Task instructions:
Lay out the entries from the start of the data records through the line containing "res: 147.5; µA" as a JSON list of strings, one string per line and no strings for blank lines. Leave the pictures out of the answer.

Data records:
-- Opening Marker --

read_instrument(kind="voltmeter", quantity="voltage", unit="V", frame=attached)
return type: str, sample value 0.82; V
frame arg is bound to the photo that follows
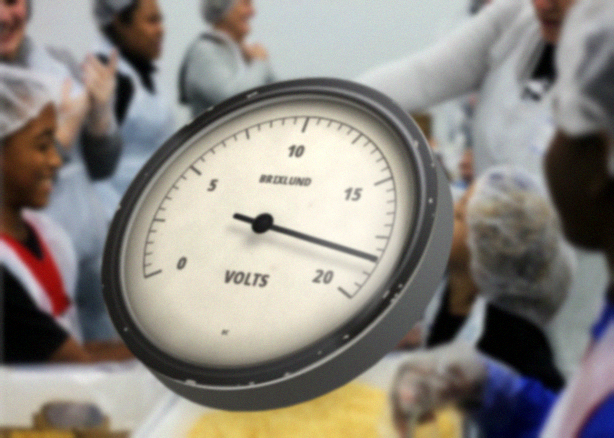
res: 18.5; V
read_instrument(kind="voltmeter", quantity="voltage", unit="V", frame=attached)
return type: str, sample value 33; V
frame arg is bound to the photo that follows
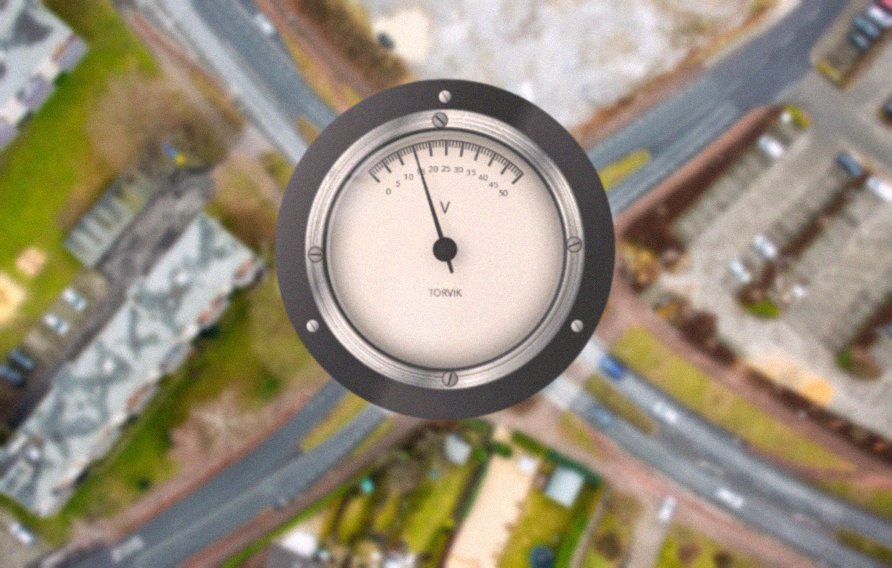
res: 15; V
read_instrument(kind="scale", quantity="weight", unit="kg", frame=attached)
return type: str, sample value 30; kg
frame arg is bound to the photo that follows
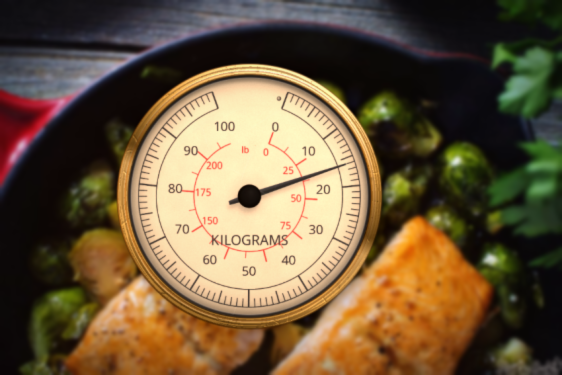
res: 16; kg
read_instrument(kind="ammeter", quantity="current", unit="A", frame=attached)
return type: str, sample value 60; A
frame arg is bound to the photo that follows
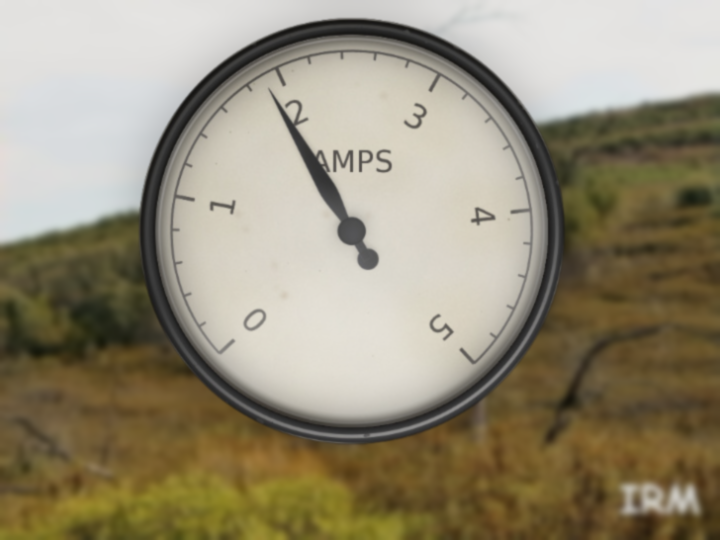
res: 1.9; A
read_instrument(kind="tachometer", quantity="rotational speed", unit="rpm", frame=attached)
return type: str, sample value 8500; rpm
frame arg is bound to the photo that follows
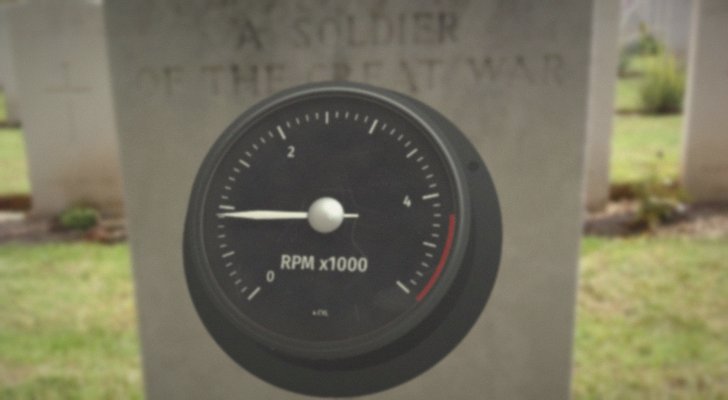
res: 900; rpm
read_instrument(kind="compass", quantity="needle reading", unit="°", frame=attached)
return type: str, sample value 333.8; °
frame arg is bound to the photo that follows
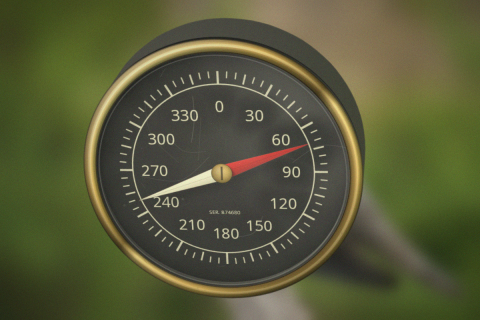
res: 70; °
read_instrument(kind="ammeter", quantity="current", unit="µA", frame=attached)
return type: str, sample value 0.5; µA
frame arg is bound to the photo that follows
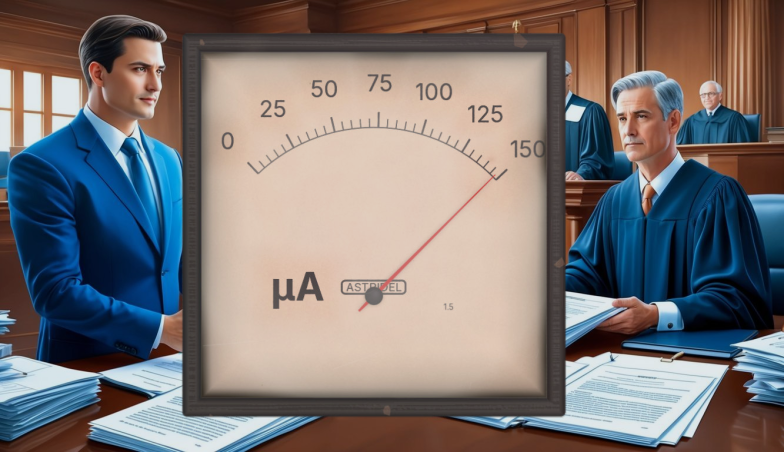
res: 147.5; µA
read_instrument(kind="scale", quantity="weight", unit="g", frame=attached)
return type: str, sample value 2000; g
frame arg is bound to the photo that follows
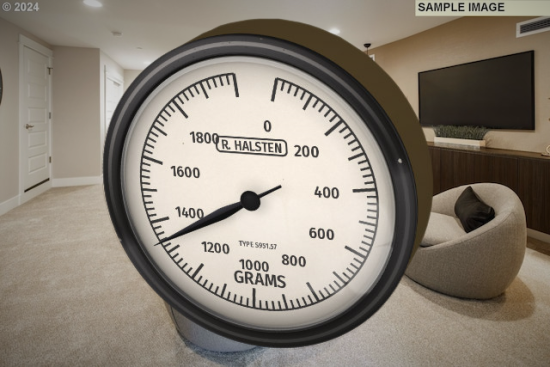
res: 1340; g
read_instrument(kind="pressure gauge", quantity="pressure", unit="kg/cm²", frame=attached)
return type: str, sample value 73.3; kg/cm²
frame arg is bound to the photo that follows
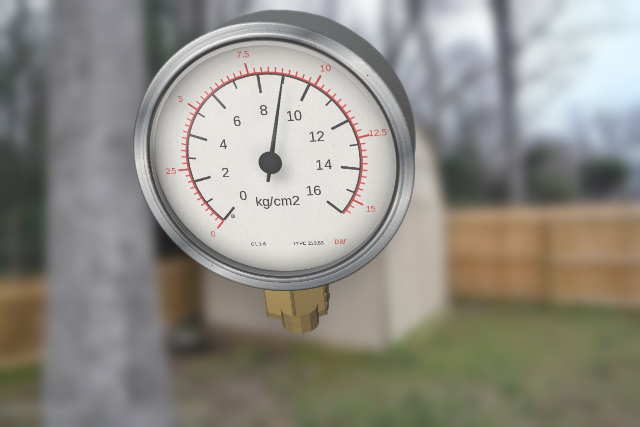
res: 9; kg/cm²
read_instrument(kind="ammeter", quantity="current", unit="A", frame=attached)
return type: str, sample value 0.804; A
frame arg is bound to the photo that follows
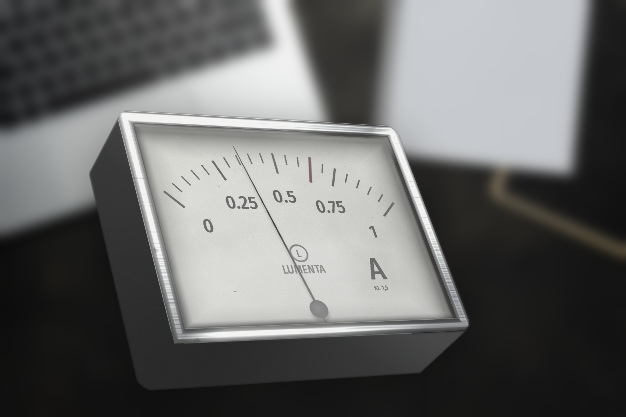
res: 0.35; A
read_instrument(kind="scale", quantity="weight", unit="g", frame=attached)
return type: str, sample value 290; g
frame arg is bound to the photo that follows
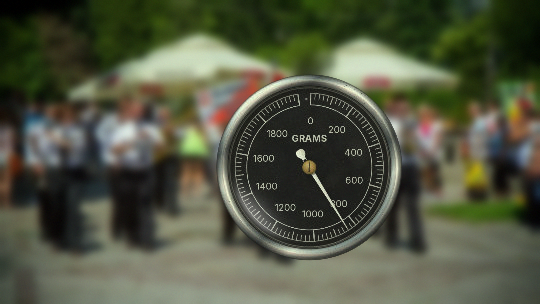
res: 840; g
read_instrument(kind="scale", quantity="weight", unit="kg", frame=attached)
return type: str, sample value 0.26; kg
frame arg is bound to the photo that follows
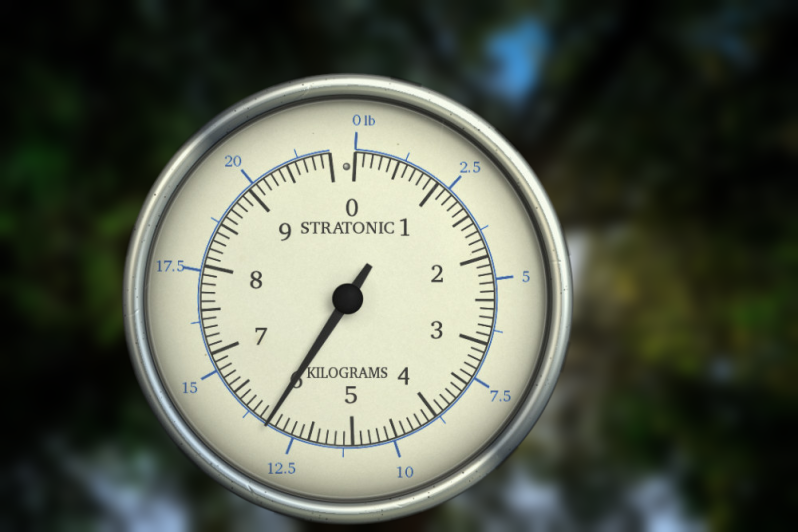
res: 6; kg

-- Closing Marker --

Solution to this exercise:
[
  "read_instrument(kind=\"voltmeter\", quantity=\"voltage\", unit=\"V\", frame=attached)",
  "return type: str, sample value 0.82; V",
  "frame arg is bound to the photo that follows",
  "res: 18.5; V",
  "read_instrument(kind=\"voltmeter\", quantity=\"voltage\", unit=\"V\", frame=attached)",
  "return type: str, sample value 33; V",
  "frame arg is bound to the photo that follows",
  "res: 15; V",
  "read_instrument(kind=\"scale\", quantity=\"weight\", unit=\"kg\", frame=attached)",
  "return type: str, sample value 30; kg",
  "frame arg is bound to the photo that follows",
  "res: 16; kg",
  "read_instrument(kind=\"ammeter\", quantity=\"current\", unit=\"A\", frame=attached)",
  "return type: str, sample value 60; A",
  "frame arg is bound to the photo that follows",
  "res: 1.9; A",
  "read_instrument(kind=\"tachometer\", quantity=\"rotational speed\", unit=\"rpm\", frame=attached)",
  "return type: str, sample value 8500; rpm",
  "frame arg is bound to the photo that follows",
  "res: 900; rpm",
  "read_instrument(kind=\"compass\", quantity=\"needle reading\", unit=\"°\", frame=attached)",
  "return type: str, sample value 333.8; °",
  "frame arg is bound to the photo that follows",
  "res: 70; °",
  "read_instrument(kind=\"ammeter\", quantity=\"current\", unit=\"µA\", frame=attached)",
  "return type: str, sample value 0.5; µA",
  "frame arg is bound to the photo that follows",
  "res: 147.5; µA"
]